_Brano da leggere_.
——————————

1.- All’esito delle consultazioni elettorali del 28 e 29 marzo 2010 per il rinnovo del consiglio regionale del Veneto, nella circoscrizione di Rovigo, risultò eletta C.M.L. ( I.), poi nominata assessore al bilancio. Nella dichiarazione di spesa presentata, ai sensi della L. 10 dicembre 1993, n. 515, art. 7, comma 6, in tema di disciplina delle campagne elettorali per l’elezione alla Camera dei deputati e al Senato della Repubblica (richiamato dalla L. 23 febbraio 1995, n. 43, art. 5, sull’elezione dei consigli delle regioni a statuto ordinario) e della L. 5 luglio 1982, n. 441, art. 2, comma 1, n. 3, la C. dichiarò di avere sostenuto una spesa di Euro 39.579,27 (comprensiva di Iva), cifra di poco inferiore al tetto massimo consentito, individuato per quella circoscrizione in Euro 40.282,33.

2.- R.L., ritenendo tale dichiarazione carente sia per le voci di spesa sia per gli importi, al fine di fare applicare le sanzioni previste dalla legge, compresa la decadenza della candidata eletta dalla carica, presentò con esito negativo al Collegio regionale di garanzia elettorale presso la Corte d’appello di Venezia istanze di verifica della dichiarazione della C.. Presentò poi, in qualità di cittadino elettore, un ricorso al Tribunale di Venezia, nel quale espose che nella spesa rendicontata dalla C. non erano state calcolate molte attività e iniziative propagandistiche il cui costo, taciuto, poteva stimarsi nel ben superiore importo di circa Euro 255.080,00; quindi chiese di fare accertare la violazione della L. n. 43 del 1995, art. 5, comma 1, per sforamento del tetto di spesa previsto, e della L. n. 43 del 1995, art. 7, comma 6, per omessa rendicontazione delle spese sostenute, con conseguente accertamento della ineleggibilità e decadenza della C., ai sensi degli artt. 15, commi 6 e 9, della medesima legge, previa disapplicazione della deliberazione del Consiglio regionale del Veneto che aveva convalidato l’elezione e del provvedimento del Collegio regionale di garanzia elettorale che aveva approvato la dichiarazione di spese. Il tribunale rigettò la domanda per mancanza di prova delle spese elettorali segnalate dal ricorrente, cioè dei fatti posti a fondamento della domanda.

——————————

_Dati del compito_.
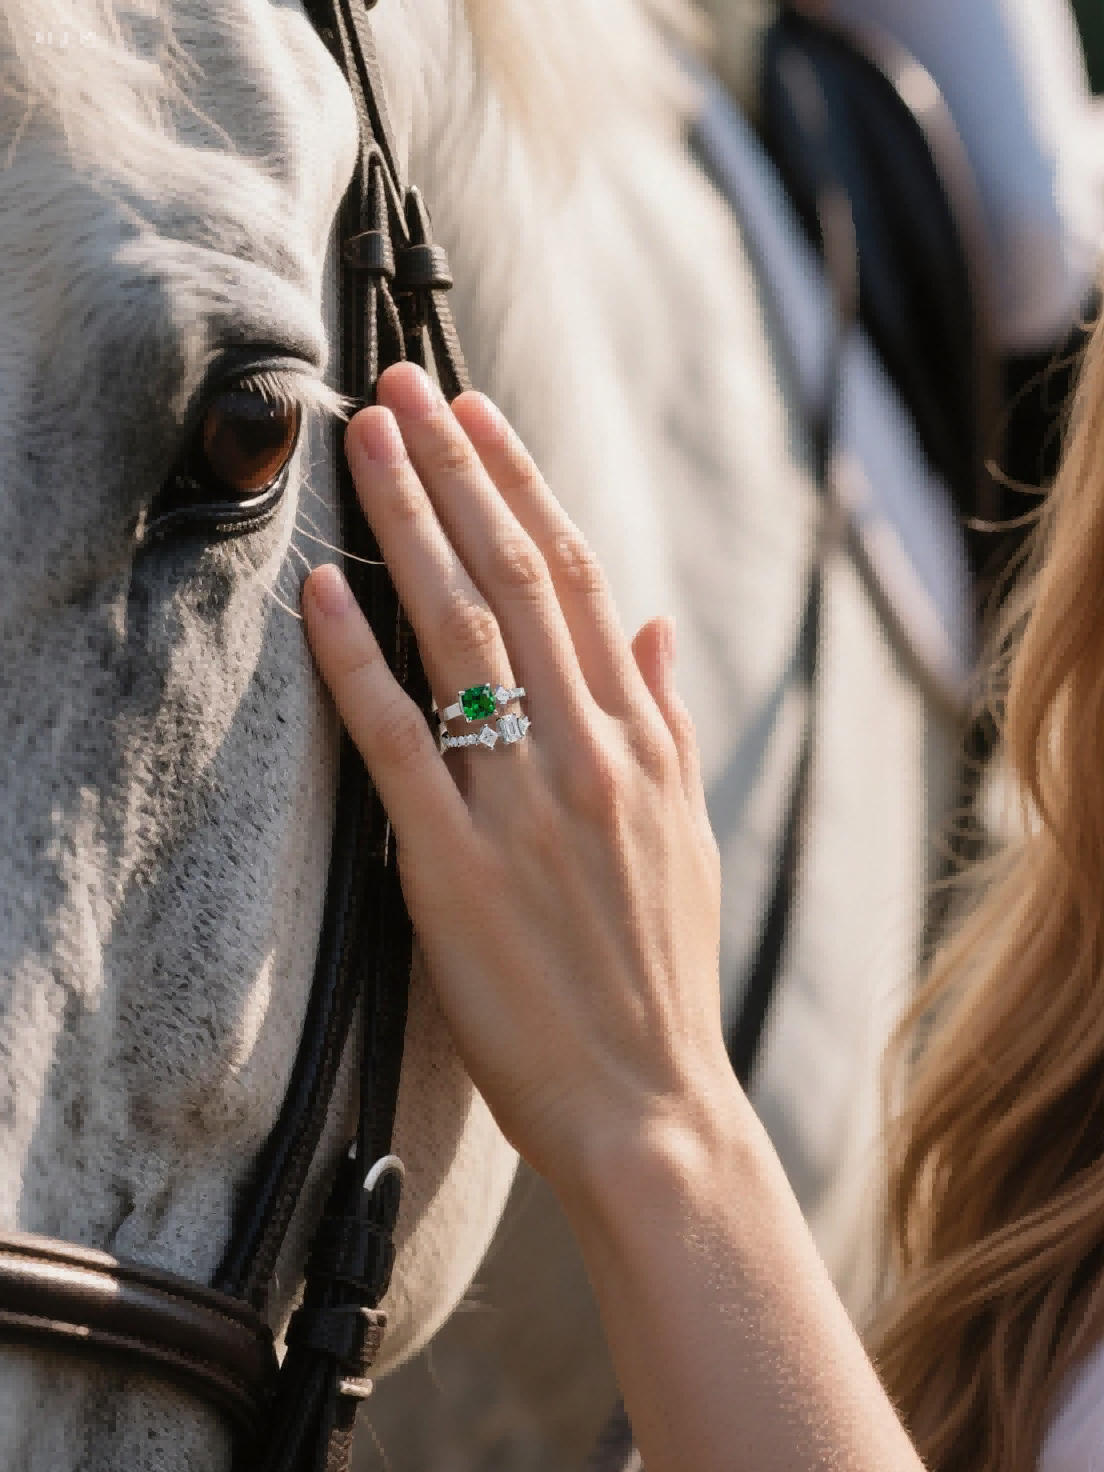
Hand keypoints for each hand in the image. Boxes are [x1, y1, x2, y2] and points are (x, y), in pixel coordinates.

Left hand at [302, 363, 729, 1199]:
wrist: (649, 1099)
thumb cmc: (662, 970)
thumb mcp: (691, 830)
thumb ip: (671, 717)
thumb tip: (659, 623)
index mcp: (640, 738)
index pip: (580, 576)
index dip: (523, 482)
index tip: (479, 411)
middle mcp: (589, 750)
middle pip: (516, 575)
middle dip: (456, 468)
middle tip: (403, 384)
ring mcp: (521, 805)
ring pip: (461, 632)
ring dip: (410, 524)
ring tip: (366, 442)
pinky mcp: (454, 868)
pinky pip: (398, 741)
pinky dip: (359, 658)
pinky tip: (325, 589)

——————————

_Compito da svolgere_. Elenca tutti gli importi in euro citati nel brano da leggere. Per ciascuno indica a che cosa si riferisce.

_Risultato del compito_.
- Euro 39.579,27 (comprensiva di Iva): la spesa dichiarata dalla C. nella dichiarazione di spesa.
- Euro 40.282,33: il tetto massimo di spesa consentito per la circoscrizione di Rovigo.
- Circa Euro 255.080,00: il costo, stimato da R.L., delle attività e iniziative propagandistiche non calcolate nella spesa rendicontata dalla C.